Uno dei cambiamenti più grandi è stato l’accesso alle informazioni e ai dati. Quando mi stavo formando, se volevo consultare dei dati, dovevo andare in biblioteca, cercare un cd e scorrere per trovare un articolo. Ora, con un semplice smartphone, posso accedere immediatamente a quelle informazioni. Sia per i medici che per i pazienti e il pubblico in generale, c’è una quantità enorme di informazioni a disposizione. Questo ha cambiato il ruolo del medico: non possiamo più memorizzare tutto, quindi facciamo affidamento su queste fonti tanto quanto chiunque altro. Il nostro compito è saper interpretare queste informazioni. Dico spesso che il mio lavoro riguarda principalmente parlare di incertezze, aiutare i pazienti a prendere decisioni riguardo il loro trattamento basandomi sulle informazioni che ho, ma anche discutendo la loro filosofia e le loro scelte di vita. La medicina è molto diversa ora: una volta dicevamo alle persone cosa fare, ora è una discussione condivisa.

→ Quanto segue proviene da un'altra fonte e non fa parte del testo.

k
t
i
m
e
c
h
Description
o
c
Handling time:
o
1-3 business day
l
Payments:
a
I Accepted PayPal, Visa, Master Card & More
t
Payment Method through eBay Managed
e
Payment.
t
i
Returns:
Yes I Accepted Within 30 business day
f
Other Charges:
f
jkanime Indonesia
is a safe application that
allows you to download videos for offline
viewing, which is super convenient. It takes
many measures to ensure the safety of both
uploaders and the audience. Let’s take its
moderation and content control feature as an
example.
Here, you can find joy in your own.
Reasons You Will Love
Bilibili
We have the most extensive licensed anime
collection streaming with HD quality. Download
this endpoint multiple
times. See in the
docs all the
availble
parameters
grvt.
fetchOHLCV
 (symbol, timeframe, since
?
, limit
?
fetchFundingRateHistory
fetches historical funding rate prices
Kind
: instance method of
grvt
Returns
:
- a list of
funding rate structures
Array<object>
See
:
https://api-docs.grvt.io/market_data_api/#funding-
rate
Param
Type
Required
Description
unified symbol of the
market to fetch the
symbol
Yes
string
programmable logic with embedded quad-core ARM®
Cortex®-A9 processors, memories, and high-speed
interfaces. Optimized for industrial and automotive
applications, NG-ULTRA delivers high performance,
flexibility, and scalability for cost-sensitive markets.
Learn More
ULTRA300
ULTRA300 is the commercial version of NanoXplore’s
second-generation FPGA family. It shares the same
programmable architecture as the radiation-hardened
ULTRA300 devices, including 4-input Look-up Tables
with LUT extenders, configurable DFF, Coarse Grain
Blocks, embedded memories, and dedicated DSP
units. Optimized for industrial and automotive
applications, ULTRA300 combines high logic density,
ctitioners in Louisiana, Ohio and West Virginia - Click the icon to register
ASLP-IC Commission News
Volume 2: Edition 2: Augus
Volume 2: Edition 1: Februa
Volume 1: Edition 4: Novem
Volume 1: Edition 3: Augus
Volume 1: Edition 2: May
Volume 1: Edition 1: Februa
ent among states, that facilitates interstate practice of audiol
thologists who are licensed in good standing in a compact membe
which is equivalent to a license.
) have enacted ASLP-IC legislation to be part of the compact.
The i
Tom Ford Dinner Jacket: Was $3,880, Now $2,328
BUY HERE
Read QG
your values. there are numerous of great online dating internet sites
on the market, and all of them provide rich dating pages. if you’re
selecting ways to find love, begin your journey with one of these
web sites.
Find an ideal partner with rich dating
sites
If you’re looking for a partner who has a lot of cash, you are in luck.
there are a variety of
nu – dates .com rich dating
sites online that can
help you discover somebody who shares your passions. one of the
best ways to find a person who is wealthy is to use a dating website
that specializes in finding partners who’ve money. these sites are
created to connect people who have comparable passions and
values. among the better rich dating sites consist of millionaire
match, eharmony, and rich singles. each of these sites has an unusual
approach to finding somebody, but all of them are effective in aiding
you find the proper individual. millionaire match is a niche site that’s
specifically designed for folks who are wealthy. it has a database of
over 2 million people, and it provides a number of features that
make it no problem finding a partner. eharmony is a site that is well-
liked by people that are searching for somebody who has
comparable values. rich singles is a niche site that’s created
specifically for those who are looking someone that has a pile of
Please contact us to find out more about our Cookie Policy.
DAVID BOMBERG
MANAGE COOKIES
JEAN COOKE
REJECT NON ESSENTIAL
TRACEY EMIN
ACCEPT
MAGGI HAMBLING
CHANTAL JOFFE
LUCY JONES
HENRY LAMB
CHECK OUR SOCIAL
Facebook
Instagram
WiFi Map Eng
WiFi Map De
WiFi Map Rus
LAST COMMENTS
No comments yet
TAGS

Durante il suo intervento sul palco di “Roma Cardiomiopatie” ha parlato di strategie incentrate sul paziente. Potrebbe spiegare meglio di cosa si tratta?
Parlavo delle misure incentrate sul paziente, misure funzionali che ho basato su studi clinici. Per decenni gli studi si sono concentrati sulla mortalità, cioè sul far vivere più a lungo le persone, il che ovviamente è importante, ma penso che non abbiamo prestato abbastanza attenzione a come sia vivere con una malattia. È difficile da misurare perché ognuno ha la propria esperienza. Vivere con una malattia non riguarda solo i sintomi, ma anche la psicologia della convivenza, come si interagisce con la famiglia, come si lavora, come si pianifica il futuro. Ora stiamo sviluppando nuovi modi di testare questi farmaci innovativi con un approccio multidimensionale che valuta l’impatto della malattia sulla persona. Non si tratta solo di numeri o curve di mortalità, ma di come possiamo migliorare la qualità di vita delle persone che vivono con queste malattie.